Mais le cœur de l’AMI est l’imprimerie industrielle, et l’un des aspects les plus originaux est la place accordée à la deuxième moitié du XXe siècle et à ses prolongements numériques au XXIe. S’il est tout-à-fait inédit de voir plusieurs presses rotatives de grande taille côtoyant des machines anciennes, parfois très rares, il est tout aussi surprenant de les voir à côté des pièces issues de la période contemporaine devenues aujourd’hui introuvables malgré leur jeune âge (la Lumitype 550, par exemple qui date des années 1960). Un grand nombre des machines exposées – toutes impeccablement restaurées – est en état de marché et peut servir aux démonstrations, voire à la production.
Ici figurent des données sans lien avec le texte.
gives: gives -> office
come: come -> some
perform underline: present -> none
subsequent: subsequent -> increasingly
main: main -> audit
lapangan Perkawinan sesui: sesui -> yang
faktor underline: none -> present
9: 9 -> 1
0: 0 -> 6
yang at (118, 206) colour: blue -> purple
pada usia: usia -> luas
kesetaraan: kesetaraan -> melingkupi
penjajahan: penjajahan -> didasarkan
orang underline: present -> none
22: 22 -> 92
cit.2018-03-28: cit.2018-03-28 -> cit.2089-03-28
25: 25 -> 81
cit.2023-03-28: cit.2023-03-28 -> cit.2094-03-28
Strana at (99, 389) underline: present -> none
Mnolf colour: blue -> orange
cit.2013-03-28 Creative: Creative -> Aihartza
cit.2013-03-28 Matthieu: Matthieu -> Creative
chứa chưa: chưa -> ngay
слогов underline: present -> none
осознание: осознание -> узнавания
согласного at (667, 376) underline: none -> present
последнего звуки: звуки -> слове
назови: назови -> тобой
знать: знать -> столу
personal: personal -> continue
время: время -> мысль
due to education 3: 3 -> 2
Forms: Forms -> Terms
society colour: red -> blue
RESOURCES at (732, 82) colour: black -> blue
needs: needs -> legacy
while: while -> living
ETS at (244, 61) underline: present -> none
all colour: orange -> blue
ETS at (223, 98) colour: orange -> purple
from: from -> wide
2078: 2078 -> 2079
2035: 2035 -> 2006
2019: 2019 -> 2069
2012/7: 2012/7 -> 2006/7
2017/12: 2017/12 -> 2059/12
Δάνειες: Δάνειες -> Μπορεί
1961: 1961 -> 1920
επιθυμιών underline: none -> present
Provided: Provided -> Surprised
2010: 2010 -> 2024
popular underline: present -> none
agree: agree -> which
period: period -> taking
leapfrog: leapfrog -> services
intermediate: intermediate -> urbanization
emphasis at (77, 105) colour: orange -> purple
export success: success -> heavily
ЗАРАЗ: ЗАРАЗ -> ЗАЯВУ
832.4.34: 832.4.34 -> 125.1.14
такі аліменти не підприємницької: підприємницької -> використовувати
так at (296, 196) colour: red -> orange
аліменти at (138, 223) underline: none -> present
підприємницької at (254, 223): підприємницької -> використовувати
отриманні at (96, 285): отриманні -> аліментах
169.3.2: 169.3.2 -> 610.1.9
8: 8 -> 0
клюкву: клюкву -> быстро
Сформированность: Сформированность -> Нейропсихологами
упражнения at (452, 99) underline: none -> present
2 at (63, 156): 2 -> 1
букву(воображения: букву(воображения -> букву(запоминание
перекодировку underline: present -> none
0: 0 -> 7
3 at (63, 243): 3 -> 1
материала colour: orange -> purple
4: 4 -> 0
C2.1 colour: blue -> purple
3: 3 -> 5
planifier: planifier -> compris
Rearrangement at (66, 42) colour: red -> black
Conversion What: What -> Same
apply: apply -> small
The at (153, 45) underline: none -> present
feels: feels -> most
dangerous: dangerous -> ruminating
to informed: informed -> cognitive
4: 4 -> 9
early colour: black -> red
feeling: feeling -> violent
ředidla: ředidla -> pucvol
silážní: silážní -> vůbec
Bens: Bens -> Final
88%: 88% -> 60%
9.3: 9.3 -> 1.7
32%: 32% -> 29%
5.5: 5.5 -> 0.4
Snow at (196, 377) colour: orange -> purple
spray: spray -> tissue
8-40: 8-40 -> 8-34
Depuis une trentaine d’années, les historiens et autres analystes des médias, parfois obnubilés par la nouveauté et l’essor fulgurante des médias audiovisuels et, plus récemment, numériques ont tendance à considérer que l’histoire de l’imprimerie est un chapitre clos dans l’histoire de la communication: important certes, mais largement déconnecté de l’émergence et des usages des médias numériques. À tort bien sûr, car nous évoluons plus que jamais dans le graphosphère (pour reprendre le titre de l’une des sections de l’exposition) dont le passée, le présent et le future son inextricablement liés et ne peuvent pas être compris sans tenir compte de la coexistence et l’interaction mutuelle des médias devenus complémentaire, et tous – y compris les industries graphiques – en évolution constante et mutuellement interdépendante.

Renseignement pratiques

Ouvertures et horaires

Du 28/09/2018 au 30/06/2019:
fermé le lundi
mardi à vendredi: 09:00 – 17:30
samedi: 14:00 – 17:30
dimanche: 10:00 – 13:00, 14:30 – 17:30

Du 01/07/2019 au 31/08/2019:
lundi au vendredi: 10:00 – 18:30
samedi: 14:00 – 18:30
dimanche: 10:00 – 13:00 et 14:30 – 18:30

Fermeture le : 25 décembre, 1er janvier et 1er mai.
Parking gratuit.
Accessibilité aux personnes à mobilité réduite.
Audioguides gratuit en français et en anglais.